ELECTRONIC MONEY DEROGATION AND SDD: EMIs should only avail of the derogation contained in Section 33A of the SJA 2010 in circumstances where it is appropriate to do so and where all the criteria have been met. The derogation is not available where other high-risk factors are present, for example, where the customer is a politically exposed person (PEP) or where the customer concerned is established or resident in a high-risk third country. SDD must only be carried out where appropriate and where the firm has conducted a risk assessment of each relationship. SDD must be justified based on the lower level of risk presented.
NEXT STEPS FOR CEOS AND BOARDS OR PIS AND EMIS
The Central Bank expects firms to take proactive measures to ensure robust and appropriate governance and control arrangements.
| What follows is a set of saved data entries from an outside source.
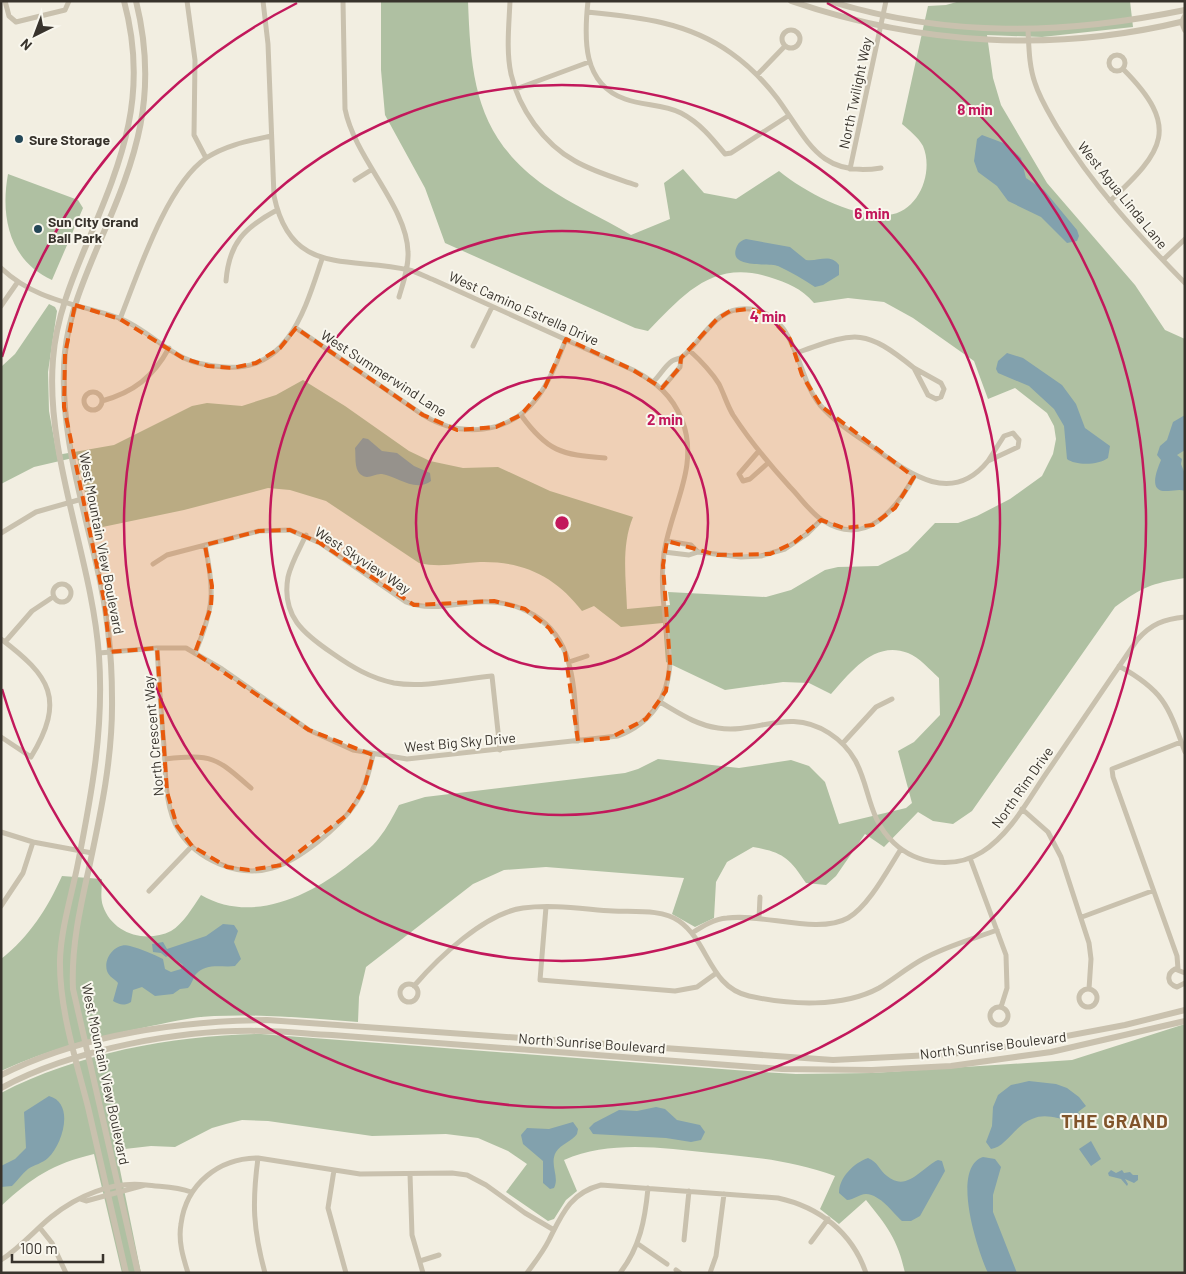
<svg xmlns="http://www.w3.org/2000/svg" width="1186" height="1274" viewBox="0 0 1186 1274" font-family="Barlow,sans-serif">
<rect width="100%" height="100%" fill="#f2eee1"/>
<path fill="#afc0a2" d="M381 1H468C471 80 476 137 545 186 572 205 603 218 631 235L670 219 664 183 683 169 704 193 736 199 779 171C806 193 852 217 888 215 919 212 934 172 923 146 918 137 909 130 902 124L928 6 946 5 960 1H1130L1133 27 1042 37 987 35 993 78 1001 105 1047 183 1135 285 1165 330 1185 339V578C1150 584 1144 586 1115 607L972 811 953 824 933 821 918 812 884 847 865 834 836 876 826 885 806 883C789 857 782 852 753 847L727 862 716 882 714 918 695 927 672 914 684 878 546 867 504 870 473 884 366 967 359 997 358 1022C310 1018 262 1014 214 1016 190 1017 166 1023 142 1028 93 1038 47 1050 1 1071V959C30 936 47 909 62 876L102 879C102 888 100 897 103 906 112 933 145 944 171 931 183 924 193 907 201 895 251 924 309 897 351 863 360 855 372 848 379 838 387 828 393 816 399 805L425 797 625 773 638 769 658 759 739 768 791 760 809 766 825 782 839 824 906 808 912 803 898 751 914 742 940 715 939 678C930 670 919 657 908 653 874 640 851 672 831 694L809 683 783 682 725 690 666 662 663 623 621 627 594 606 582 611C556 577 524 561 480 562 459 563 440 568 419 563L326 501 290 490 268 488 184 510 93 529 77 457 34 467 1 484V367L15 354 49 304 55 307 57 311 48 372 49 411 57 455 114 445 192 406 207 403 242 406 276 395 303 380 345 406 409 451 430 461 463 468 498 467 550 491 633 517C621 546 626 578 627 609L670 605 668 592 766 597 791 590 825 570 838 567 878 566 908 551 935 523H958L977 516 1010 499 1042 476 1053 454 1056 439 1054 426 1047 413 1015 388 988 399 974 361 913 318 884 302 848 298 814 303C801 288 788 283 769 277 713 259 683 295 648 331L635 328 445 243 425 188 385 115 381 70Z
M8 174 78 200 83 208 52 280C10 261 0 218 8 174Z
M1185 1024V1273H905C898 1240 887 1226 866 1200L839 1224 820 1209 835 1176C794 1161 754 1157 711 1153 662 1148 610 1140 564 1160L577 1191 566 1200 554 1219 548 1221 506 1192 527 1164 508 1151 478 1138 446 1134 372 1136 268 1121 242 1120 226 1124 212 1128 175 1147 151 1146 116 1150 141 1273H122L94 1154C52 1164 33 1177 1 1206V1093C78 1053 175 1035 261 1034L748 1071 796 1074 872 1073 1072 1060Z"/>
<path fill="#82a1ad" d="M982 135 1006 144 1021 158 1026 178 1044 190 1077 230 1079 236 1077 241 1067 243 1041 217 1008 201 997 186 978 172 974 161 977 139Z
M746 239 790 247 806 260C818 262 830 253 839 265V275L823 285 815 287C803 279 791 272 778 266 769 262 726 270 737 246 739 242 742 240 746 239Z
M1007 353 1023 358 1062 385 1076 404 1085 428 1110 446 1108 458C1099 465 1076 466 1067 459L1064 426 1054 409 1029 386 998 373 996 369 998 361Z
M1185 415V450L1177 455 1182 459 1181 464 1185 474V491C1179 489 1174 491 1168 491 1147 493 1157 470 1161 460L1157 455 1160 446 1167 440 1173 422Z
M363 438 368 439 382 451 397 453 414 466 430 473 431 481C415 493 397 476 382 474 374 473 368 481 360 474 354 468 356 456 355 448Z
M223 924 234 925 238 931 234 942 241 959 235 966C222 968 207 962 196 974 193 978 192 984 188 988L180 989 173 994 155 996 142 987 133 990 131 1002C124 1006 120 1005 113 1001L118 983C115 979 109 977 107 971 103 958 116 942 130 946 141 949 153 954 163 959L165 969 171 972 181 969 183 965 170 955 166 957 161 953 153 952 152 944 163 942 167 949 206 936Z
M1029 1081 1056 1084 1067 1088 1079 1097 1086 1106 1078 1112 1082 1118C1062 1124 1050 1111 1032 1119 1015 1125 1006 1147 991 1149L986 1142 992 1126 993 1107 998 1095 1011 1085Z
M49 1096C75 1103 63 1144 48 1158 43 1163 34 1165 28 1169 22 1174 17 1181 12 1186L1 1187V1166L15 1159 26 1148 24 1112Z
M656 1107 665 1109 677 1120 700 1125 705 1132 701 1140 691 1142 666 1138 593 1134 589 1128 594 1123 619 1110 637 1111Z
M573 1122 578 1129 577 1134C572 1141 561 1144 556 1152 549 1164 560 1177 554 1188L550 1189 543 1183V1161L523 1144 521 1135 527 1128 549 1129Z
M1091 1141 1101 1159 1091 1166 1079 1149Z
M983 1157 995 1159 1001 1167 993 1195V1212L1017 1273H988C978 1252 950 1168 983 1157Z
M868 1158C878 1162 879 1170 887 1176 907 1193 922 1167 938 1160L942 1161 945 1171 920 1216 911 1221H902C892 1212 881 1195 866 1194 859 1194 854 1200 847 1200L839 1193C839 1177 854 1163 868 1158Z
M1111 1170 1116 1173 1122 1170 1124 1173 1130 1172 1133 1175H1138V1180L1134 1183 1125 1179 1128 1184 1127 1186 1121 1179 1109 1176 1108 1173Z"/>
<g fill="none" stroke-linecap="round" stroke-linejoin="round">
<path stroke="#c9c1ae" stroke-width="5" d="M5 1 9 16 16 22 65 10 69 1
M187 1 195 60 194 135 206 158
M343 1 345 109C355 159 407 206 408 252 409 267 403 283 399 297
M510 1C509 25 506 51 511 74 519 109 544 144 575 161 594 172 616 178 636 185
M588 1C584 38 582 84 625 99 643 106 663 104 681 113 700 123 712 138 725 154L731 153 788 116
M587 12C639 17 688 22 731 53 748 65 764 81 777 98 808 140 819 178 881 168
M1028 30C1029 48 1029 66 1035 83 1040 99 1049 113 1057 127 1092 185 1138 235 1185 283
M782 39a9 9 0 1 1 18 0a9 9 0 1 1-18 0Z
M1109 63a8 8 0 1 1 16 0a8 8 0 1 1-16 0Z
M757 75 785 46
M516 89 589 62
M850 169 886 1
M355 180 371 170
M1110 201C1164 151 1181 127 1123 69
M1163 260 1185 239
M1 268C36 301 75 303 119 318 143 327 161 347 184 358 196 364 211 366 224 367 289 373 306 306 322 259
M226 281C229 243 244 228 277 210
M1 306 17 283
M120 319C138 274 166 186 206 158 226 145 248 141 271 136
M296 328 423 415C460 438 509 435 537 398 550 381 558 359 566 339
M473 346 492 307
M689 350C700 360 711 371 719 384 724 394 727 405 733 415 750 441 769 464 790 487 800 497 810 512 822 520 865 548 895 511 914 477
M796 353C856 332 863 327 914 368
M914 368 941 383 944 389 941 397 936 399 928 395Z
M654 381C660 375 665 366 672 361 675 359 679 359 682 357 704 339 716 305 750 309 798 315 795 374 820 405 834 421 852 433 870 445 906 471 950 508 988 461
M662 388 680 367 681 358
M84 401a9 9 0 1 1 18 0a9 9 0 1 1-18 0Z
M102 401C134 392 153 377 169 348
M521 415C547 451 561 455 605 458
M1013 433 1019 440 1018 447 988 461 1004 436Z
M758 452 739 474 743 481 750 479 768 463
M1 533 36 512 82 499
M306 535C300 548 291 563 288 577 281 616 304 634 332 653 352 667 370 678 394 683 425 688 461 679 492 676L500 750
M667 541 691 545 698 552
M664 552 689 555 698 552 741 557 761 556 785 549 807 534 821 520
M153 564 167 555 259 531 290 530 320 543 406 602C428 611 454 604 477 602 518 599 557 620 568 661 576 686 575 715 578 741
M53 593a9 9 0 1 1 18 0a9 9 0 1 1-18 0Z
M1 639C50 676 66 699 31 757L1 737
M5 642 32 611 53 597
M157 648C159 680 161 713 164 746 166 774 164 806 179 831 197 860 239 878 272 868 298 861 340 827 355 804 365 789 369 772 373 755
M99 653 157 648H186L222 669 309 730 353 750 407 759 618 736C651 723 668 698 670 663 667 627 659 588 664 553 671 507 700 466 682 420 672 395 656 382 633 370L434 280C426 277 417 272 409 270 348 256 291 277 274 196L268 44 263 1
M195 653C214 608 215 592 205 545
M569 662 587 656
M1119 666C1164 691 1168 705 1185 752
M660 702C679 713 696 725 718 728 758 734 788 707 829 733 876 763 858 810 894 843 917 865 955 869 982 852 1012 833 1030 796 1050 768 1079 725 1108 682 1137 640 1151 624 1164 619 1185 617
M843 743 876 707 892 699
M165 759C212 754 216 757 251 788
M1022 809 1048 832 1061 857 1089 943 1091 959 1089 989
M1 832 33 842 92 853
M970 858 1006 955 1007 988 1001 1007
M149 891 192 846
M1 906 23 873 33 842
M546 907 540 980 675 991 697 987 715 974
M1082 917 1152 891
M759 918 760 897
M692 933C703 926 714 919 727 918 763 913 817 935 848 918 869 906 888 869 901 849
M1178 969 1177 956 1113 777 1112 769 1181 742
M1185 973 1175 969C1166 974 1167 984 1177 987L1185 983
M400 993a9 9 0 1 1 18 0a9 9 0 1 1-18 0Z
M414 986C438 958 485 913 523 908 552 904 583 909 613 911 634 912 662 909 679 921 709 942 709 987 749 996 790 1005 842 1008 879 988 894 979 908 967 923 959 946 946 973 939 997 930
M1079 998a9 9 0 1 1 18 0a9 9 0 1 1-18 0Z
M990 1016a9 9 0 1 1 18 0a9 9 0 1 1-18 0Z
M258 1158C252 1203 253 1229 265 1273
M334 1170 328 1208 346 1273
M410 1174 412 1235 423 1273
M80 1199 86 1201 145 1185
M40 1228 52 1243 66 1273
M684 1240 689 1191
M811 1242 828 1219
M638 1244 667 1264
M1 1260C20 1248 34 1231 51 1217 77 1196 112 1181 146 1185 162 1187 176 1186 191 1192
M420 1261 439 1255
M676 1270 680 1273
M188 1273C183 1257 178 1241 181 1224 186 1184 219 1158 258 1158L360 1174 452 1173 467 1175 486 1185 525 1213 554 1230
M527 1273C535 1262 543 1252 549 1240 562 1214 570 1193 601 1185L778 1198C819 1207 852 1232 866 1273
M620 1273C640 1247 645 1220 648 1188
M710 1273 716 1256 724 1194"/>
<path stroke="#c9c1ae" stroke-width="6" d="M124 1C149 93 123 158 88 241 72 279 56 318 53 359 45 456 92 558 99 656 104 728 92 792 78 863 72 894 61 928 60 960 59 1008 76 1060 88 1107 101 1162 113 1218 126 1273
M136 1C159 94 137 157 100 241 85 277 69 313 65 352 58 424 81 497 97 567 107 610 112 654 112 698 113 756 101 812 89 868 80 908 71 948 73 989L138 1273
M791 1C919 45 1054 53 1185 21
M829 1C948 38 1064 35 1185 10
M1185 16 1182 22 1185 30
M1 1075C83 1034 177 1021 267 1020L833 1060 951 1054 1013 1046 1125 1025 1185 1010
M1 1088C73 1049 182 1029 263 1031 286 1031 309 1034 332 1035L782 1069 872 1070 951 1066 1051 1052 1185 1021"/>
</g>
<path fill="#e8590c" fill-opacity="0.2" stroke="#e8590c" stroke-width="4" stroke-dasharray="10 6" stroke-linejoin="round" d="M75 305 120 319 183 358 208 366 232 368 256 363 280 348 296 328 423 415 457 430 496 427 521 415 545 387 566 339 633 370 662 388 680 367 681 358 717 319 730 311 749 309 767 314 790 339 802 375 821 406 914 477 895 508 873 525 844 528 821 520 795 542 770 554 717 555 667 541 663 565 670 663 666 691 646 719 610 738 578 741 565 652 549 628 525 609 494 601 414 605 320 543 290 530 259 531 205 545 212 586 211 607 195 653 309 730 373 755 364 789 347 815 282 865 249 870 227 867 192 846 177 826 167 792 157 648 110 652 104 600 64 407 65 354Z"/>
<g fill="none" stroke="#c2185b" stroke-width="2.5">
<circle cx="562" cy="523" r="146"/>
<circle cx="562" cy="523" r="292"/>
<circle cx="562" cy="523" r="438"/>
<path d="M2 357A584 584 0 0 1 297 3M827 3A584 584 0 1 1 2 689"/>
</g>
<g fill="#244757" stroke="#f9f7ee" stroke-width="2">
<circle cx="19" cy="139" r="5"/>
<circle cx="38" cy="229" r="5"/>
</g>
<g text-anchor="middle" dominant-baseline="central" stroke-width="4" stroke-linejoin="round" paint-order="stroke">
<g font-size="14" fill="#38332c" stroke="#f9f7ee">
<text transform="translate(855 93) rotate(-78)">North Twilight Way</text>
<text transform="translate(1123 195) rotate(51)">West Agua Linda Lane</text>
<text transform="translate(524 308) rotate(24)">West Camino Estrella Drive</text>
<text transform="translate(384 373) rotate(33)">West Summerwind Lane</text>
<text transform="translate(102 543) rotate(79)">West Mountain View Boulevard</text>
<text transform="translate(363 560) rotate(33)">West Skyview Way</text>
<text transform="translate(153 736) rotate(-95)">North Crescent Way</text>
<text transform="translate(460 742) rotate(-5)">West Big Sky Drive</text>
<text transform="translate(1022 787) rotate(-55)">North Rim Drive</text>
<text transform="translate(592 1043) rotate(4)">North Sunrise Boulevard</text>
<text transform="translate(993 1045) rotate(-7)">North Sunrise Boulevard</text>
<text transform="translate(106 1074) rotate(78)">West Mountain View Boulevard</text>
</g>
<g font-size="14" font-weight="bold" fill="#38332c" stroke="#f9f7ee" text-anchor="start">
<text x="29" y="139">Sure Storage</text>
<text x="48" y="221">Sun City Grand<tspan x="48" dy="16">Ball Park</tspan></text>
</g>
<g font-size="19" font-weight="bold" letter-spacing="1" fill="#81542b" stroke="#f9f7ee">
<text x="1115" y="1120">THE GRAND</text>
</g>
</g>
<circle cx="562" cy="523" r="8" fill="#c2185b" stroke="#f9f7ee" stroke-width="2.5"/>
<g font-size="15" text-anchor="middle" font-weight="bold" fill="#c2185b" stroke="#f9f7ee" stroke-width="4" stroke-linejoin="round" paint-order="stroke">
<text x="975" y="115">8 min</text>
<text x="872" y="219">6 min</text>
<text x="768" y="322">4 min</text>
<text x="665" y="425">2 min</text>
</g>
<rect width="1186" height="1274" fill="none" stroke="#38332c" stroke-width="5"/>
<g transform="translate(35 35) rotate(222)" stroke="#f9f7ee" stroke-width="4" paint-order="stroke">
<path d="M0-4L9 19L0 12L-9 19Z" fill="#38332c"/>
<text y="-8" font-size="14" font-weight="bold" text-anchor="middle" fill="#38332c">N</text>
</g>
<path d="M12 1254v8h91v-8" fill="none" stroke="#38332c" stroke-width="2.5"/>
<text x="20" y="1254" font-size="15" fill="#38332c" stroke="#f9f7ee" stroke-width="4" paint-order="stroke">100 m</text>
</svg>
The Central Bank expects the boards of PIs and EMIs to discuss the Dear CEO Letter and to reflect on the supervisory findings called out.
EMIs and PIs must complete a specific audit of compliance with the safeguarding requirements under the PSR/EMR, and submit the audit report, together with the board response, to the Central Bank by 31 July 2023.
The content of this article is intended to provide a general guide to the subject matter. Specialist advice should be sought about your specific circumstances.